The only store that I know carries my size is in New Jersey; when we are up there visiting family, I will go there and come out with 3-6 pairs. About 8 years back, my credit card company got alarmed at this large, unusual purchase and flagged it as fraudulent. I bought what is quite literally a lifetime supply of dressier shoes on one such jaunt (since I now wear them at most once a year).
That’s another kind of snobbery: authentic versus Americanized food. What we call “Italian”, “Mexican”, “Chinese” etc may well bear little resemblance to what someone in one of those countries would eat on a day to day basis, but if you lump it all into the -American category, it’s perfectly valid and correct.
Most of us Westerners would NOT like truly traditional Chinese food. We hosted students from China several times and took them to our local very good “Chinese” restaurant; there was little on the menu that the students recognized.

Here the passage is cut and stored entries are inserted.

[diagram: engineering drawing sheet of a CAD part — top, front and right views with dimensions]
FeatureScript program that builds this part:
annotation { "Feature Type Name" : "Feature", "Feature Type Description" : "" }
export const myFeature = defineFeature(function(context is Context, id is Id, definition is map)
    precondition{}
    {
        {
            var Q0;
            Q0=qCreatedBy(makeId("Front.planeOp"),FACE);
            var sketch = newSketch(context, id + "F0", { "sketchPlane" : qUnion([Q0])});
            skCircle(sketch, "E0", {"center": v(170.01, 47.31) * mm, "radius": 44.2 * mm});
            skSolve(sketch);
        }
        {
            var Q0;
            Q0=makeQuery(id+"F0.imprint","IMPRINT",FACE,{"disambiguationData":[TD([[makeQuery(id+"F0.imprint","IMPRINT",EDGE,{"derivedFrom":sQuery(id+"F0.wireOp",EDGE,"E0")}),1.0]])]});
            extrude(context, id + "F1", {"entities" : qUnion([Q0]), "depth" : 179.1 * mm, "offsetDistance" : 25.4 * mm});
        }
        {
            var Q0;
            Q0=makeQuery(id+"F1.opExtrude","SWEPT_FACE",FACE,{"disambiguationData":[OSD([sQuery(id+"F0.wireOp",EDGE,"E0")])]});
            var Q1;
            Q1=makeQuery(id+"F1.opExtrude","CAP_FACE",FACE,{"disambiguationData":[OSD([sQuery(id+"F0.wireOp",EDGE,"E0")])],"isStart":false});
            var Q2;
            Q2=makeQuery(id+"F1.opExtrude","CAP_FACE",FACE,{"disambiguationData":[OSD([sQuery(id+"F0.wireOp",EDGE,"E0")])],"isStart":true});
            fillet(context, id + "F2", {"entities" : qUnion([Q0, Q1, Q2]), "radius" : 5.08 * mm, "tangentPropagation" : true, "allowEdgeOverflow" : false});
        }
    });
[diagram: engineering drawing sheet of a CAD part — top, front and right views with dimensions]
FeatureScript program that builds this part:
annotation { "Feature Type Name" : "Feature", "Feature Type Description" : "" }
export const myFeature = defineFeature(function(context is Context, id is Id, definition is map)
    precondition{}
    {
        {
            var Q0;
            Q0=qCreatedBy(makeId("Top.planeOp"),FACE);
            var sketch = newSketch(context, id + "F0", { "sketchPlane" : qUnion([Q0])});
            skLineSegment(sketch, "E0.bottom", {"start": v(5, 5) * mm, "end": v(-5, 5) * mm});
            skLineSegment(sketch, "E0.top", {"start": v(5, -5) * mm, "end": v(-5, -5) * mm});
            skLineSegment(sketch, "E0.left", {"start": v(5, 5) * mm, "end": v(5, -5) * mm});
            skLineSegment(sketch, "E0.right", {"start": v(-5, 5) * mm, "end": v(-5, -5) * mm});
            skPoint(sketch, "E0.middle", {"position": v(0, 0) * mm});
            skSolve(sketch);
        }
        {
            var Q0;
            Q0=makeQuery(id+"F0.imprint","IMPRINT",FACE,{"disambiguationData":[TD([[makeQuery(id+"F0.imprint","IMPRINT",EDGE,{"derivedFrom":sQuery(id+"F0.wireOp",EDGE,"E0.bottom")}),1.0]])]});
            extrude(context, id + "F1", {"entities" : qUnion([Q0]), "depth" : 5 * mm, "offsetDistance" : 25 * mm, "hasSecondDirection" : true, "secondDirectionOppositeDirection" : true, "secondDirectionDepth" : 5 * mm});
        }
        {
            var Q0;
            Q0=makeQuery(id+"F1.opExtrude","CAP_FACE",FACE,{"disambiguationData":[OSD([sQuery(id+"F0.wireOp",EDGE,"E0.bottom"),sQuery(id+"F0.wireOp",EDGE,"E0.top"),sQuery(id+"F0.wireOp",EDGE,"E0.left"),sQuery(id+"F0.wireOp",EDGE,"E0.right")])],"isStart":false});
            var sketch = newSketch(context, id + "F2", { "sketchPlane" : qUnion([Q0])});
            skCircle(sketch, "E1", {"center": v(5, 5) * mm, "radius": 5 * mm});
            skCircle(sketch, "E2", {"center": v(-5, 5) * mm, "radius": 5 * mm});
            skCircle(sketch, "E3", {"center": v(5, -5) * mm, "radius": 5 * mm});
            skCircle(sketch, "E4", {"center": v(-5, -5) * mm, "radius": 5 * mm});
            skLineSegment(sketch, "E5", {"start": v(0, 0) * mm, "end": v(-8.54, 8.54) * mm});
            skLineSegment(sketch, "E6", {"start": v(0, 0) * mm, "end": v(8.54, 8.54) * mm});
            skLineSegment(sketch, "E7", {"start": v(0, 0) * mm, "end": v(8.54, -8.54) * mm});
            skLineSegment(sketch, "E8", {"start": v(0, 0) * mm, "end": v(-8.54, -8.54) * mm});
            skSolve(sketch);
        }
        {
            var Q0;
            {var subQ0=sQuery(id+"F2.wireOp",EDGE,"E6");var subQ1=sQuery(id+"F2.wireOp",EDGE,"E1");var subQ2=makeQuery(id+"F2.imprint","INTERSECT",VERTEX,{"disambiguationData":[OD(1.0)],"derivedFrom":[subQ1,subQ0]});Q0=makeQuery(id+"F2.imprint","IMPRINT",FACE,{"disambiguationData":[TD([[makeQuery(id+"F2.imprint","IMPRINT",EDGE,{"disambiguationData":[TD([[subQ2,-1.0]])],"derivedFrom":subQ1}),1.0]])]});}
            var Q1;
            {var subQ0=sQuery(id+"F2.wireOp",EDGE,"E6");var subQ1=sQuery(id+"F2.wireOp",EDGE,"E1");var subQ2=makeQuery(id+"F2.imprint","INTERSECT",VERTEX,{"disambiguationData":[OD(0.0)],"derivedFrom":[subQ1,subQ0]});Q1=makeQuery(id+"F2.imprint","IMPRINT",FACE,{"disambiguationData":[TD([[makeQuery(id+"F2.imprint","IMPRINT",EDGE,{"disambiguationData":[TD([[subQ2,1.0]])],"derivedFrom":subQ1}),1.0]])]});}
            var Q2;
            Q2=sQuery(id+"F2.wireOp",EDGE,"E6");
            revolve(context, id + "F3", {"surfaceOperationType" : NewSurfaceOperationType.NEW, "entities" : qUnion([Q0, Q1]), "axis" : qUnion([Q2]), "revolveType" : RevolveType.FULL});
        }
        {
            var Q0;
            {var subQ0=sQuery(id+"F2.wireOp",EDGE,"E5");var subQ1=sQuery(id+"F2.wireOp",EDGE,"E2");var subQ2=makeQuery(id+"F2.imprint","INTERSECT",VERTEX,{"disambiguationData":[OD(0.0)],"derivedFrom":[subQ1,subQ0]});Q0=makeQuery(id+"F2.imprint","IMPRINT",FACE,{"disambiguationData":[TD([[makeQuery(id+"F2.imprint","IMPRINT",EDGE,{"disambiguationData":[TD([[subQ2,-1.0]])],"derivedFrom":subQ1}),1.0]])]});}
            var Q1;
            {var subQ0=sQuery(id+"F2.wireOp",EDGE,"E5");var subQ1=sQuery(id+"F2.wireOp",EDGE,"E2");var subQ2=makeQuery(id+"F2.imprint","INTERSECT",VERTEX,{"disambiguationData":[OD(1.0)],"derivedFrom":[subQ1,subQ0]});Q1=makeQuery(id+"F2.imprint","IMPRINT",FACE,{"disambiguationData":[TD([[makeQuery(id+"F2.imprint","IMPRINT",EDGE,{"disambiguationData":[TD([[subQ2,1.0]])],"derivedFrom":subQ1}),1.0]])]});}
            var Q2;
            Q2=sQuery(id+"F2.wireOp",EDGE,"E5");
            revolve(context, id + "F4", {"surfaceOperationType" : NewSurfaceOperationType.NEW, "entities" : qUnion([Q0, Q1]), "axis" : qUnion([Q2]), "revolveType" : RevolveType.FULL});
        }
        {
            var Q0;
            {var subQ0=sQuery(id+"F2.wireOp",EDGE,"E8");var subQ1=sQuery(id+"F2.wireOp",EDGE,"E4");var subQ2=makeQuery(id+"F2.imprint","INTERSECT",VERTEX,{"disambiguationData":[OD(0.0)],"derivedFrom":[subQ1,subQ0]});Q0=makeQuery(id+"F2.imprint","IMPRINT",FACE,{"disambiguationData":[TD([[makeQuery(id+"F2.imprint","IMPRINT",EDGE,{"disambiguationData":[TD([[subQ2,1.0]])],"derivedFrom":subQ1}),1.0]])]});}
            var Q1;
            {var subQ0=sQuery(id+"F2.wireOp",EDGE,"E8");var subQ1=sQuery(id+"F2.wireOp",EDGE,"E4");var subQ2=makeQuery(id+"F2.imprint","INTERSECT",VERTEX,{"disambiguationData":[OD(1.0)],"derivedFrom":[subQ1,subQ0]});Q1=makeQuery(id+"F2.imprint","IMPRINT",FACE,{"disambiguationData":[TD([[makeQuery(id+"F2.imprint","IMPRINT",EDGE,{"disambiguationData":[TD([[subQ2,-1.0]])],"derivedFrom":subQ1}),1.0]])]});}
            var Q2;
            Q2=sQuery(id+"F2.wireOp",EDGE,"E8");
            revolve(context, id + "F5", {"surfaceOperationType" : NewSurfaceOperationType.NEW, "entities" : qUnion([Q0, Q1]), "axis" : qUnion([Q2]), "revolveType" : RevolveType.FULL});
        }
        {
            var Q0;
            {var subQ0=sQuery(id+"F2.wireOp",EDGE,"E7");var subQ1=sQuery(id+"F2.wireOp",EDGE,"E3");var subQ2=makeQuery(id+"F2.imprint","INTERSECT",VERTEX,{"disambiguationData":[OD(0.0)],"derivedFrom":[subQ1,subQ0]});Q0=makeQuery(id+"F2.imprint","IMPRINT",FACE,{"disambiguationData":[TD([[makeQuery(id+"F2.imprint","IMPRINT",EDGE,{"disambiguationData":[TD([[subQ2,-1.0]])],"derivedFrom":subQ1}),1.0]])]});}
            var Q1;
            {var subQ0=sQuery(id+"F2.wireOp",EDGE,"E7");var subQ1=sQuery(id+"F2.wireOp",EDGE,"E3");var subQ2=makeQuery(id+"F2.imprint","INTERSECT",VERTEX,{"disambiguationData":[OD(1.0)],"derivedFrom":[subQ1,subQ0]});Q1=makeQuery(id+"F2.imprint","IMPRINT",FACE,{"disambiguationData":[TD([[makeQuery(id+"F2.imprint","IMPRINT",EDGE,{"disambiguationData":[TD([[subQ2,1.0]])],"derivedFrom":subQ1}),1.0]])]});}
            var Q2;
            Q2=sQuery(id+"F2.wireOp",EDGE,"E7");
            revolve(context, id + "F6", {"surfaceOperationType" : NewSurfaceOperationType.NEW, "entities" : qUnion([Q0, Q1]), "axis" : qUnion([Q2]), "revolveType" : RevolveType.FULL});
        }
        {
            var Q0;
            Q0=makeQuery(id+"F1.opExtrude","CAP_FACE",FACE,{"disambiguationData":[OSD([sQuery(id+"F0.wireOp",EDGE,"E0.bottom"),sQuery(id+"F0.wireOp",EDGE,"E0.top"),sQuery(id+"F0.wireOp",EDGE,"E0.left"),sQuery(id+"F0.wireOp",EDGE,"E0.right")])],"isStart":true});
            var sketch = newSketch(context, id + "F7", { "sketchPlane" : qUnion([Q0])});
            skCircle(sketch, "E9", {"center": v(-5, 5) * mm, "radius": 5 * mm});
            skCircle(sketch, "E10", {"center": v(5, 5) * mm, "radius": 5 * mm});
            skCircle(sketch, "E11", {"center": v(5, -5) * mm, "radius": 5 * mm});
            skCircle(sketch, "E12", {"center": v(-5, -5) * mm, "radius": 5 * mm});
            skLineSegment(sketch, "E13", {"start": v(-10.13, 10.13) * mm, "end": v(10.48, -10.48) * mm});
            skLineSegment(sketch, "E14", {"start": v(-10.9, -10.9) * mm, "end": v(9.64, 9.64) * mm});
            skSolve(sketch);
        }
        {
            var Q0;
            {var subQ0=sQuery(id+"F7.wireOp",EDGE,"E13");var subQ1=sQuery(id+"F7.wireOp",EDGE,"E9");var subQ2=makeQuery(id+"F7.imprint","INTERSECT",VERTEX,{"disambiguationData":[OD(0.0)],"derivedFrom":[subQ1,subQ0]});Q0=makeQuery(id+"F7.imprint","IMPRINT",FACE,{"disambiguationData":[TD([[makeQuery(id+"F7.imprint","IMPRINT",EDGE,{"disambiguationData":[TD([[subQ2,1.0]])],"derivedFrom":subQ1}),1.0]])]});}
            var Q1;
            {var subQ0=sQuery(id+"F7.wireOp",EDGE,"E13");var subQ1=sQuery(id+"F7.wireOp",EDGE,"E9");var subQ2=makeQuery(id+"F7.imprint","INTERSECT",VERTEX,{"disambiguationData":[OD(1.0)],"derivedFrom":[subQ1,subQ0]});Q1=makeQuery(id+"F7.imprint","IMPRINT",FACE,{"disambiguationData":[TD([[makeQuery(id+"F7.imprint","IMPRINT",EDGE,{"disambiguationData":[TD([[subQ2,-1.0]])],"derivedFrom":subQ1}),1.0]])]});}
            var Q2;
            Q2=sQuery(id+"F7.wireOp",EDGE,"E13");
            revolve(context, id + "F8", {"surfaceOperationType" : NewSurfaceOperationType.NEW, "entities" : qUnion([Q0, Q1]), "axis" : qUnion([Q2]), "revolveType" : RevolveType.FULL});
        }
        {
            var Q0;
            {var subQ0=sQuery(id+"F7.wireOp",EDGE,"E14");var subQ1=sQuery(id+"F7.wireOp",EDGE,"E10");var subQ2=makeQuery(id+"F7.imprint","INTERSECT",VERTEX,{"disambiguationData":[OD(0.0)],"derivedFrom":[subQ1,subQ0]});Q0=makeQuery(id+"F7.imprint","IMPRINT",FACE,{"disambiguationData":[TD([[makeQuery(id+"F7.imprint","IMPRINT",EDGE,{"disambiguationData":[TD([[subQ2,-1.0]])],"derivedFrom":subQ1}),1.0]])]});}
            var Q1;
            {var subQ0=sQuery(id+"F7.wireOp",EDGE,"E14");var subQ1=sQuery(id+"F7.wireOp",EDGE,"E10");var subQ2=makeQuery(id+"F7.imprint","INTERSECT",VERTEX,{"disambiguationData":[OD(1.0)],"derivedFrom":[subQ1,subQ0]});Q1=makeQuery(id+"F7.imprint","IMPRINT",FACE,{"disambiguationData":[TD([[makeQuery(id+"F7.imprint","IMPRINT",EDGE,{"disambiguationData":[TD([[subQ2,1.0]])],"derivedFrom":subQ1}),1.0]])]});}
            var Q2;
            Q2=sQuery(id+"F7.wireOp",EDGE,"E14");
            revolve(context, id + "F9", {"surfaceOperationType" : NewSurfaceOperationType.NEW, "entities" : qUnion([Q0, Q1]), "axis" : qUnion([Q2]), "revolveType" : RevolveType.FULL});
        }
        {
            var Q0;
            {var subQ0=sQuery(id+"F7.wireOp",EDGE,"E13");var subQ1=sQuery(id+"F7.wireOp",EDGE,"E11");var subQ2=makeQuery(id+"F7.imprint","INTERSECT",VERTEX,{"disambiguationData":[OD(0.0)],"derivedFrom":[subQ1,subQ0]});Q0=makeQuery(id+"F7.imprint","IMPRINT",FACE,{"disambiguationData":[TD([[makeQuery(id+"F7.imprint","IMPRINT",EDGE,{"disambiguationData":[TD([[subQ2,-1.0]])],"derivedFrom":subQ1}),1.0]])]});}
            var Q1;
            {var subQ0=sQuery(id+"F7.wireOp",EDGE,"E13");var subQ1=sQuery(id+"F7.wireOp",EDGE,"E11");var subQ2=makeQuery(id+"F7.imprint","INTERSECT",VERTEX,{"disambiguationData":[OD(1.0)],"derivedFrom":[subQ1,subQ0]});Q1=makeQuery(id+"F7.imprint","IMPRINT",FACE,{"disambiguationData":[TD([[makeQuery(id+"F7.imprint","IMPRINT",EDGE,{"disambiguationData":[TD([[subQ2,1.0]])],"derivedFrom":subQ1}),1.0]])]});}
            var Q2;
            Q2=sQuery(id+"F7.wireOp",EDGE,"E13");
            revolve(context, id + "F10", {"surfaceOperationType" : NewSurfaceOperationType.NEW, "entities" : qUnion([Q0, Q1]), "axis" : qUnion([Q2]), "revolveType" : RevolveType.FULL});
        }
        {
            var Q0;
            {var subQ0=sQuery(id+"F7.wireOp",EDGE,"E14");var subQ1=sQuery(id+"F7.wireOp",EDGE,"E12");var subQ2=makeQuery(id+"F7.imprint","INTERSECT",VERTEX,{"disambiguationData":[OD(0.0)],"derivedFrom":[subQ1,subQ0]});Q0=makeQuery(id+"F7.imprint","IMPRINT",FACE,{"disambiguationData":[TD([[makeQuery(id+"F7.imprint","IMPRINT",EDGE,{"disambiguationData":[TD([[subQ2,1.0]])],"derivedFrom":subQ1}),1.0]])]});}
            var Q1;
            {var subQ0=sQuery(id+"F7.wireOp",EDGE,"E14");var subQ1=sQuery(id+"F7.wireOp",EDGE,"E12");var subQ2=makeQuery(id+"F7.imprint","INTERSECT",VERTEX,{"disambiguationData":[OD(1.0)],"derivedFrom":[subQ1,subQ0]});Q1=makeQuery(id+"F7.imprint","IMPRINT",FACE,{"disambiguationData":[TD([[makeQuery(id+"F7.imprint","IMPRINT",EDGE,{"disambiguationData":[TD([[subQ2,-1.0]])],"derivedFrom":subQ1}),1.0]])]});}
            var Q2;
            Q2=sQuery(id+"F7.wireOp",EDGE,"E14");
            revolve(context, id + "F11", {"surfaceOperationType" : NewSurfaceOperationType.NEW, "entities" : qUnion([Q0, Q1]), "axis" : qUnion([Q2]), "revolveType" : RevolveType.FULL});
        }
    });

All that rambling aside: Sbarro, Panda Express and Taco Bell are not even good -American food. We eat at those places when we need to refuel, not dine.
Interesting. I did not notice that it replaced <ethnic>- with just the dash.
So “-American” should be <ethnic>-American - basically I meant it as a placeholder for “some kind of foreign-inspired food”. But the board decided to try to parse it!
The home made noodles for spaghetti is. Or any pasta. Noodles are key here. I’m talking about making them from scratch. Not pouring out some American Beauty out of a plastic bag. It can be made without egg. I wouldn’t recommend.
Pistols at dawn.
Have you ever had real, fresh pasta? It takes perhaps 2 minutes to cook.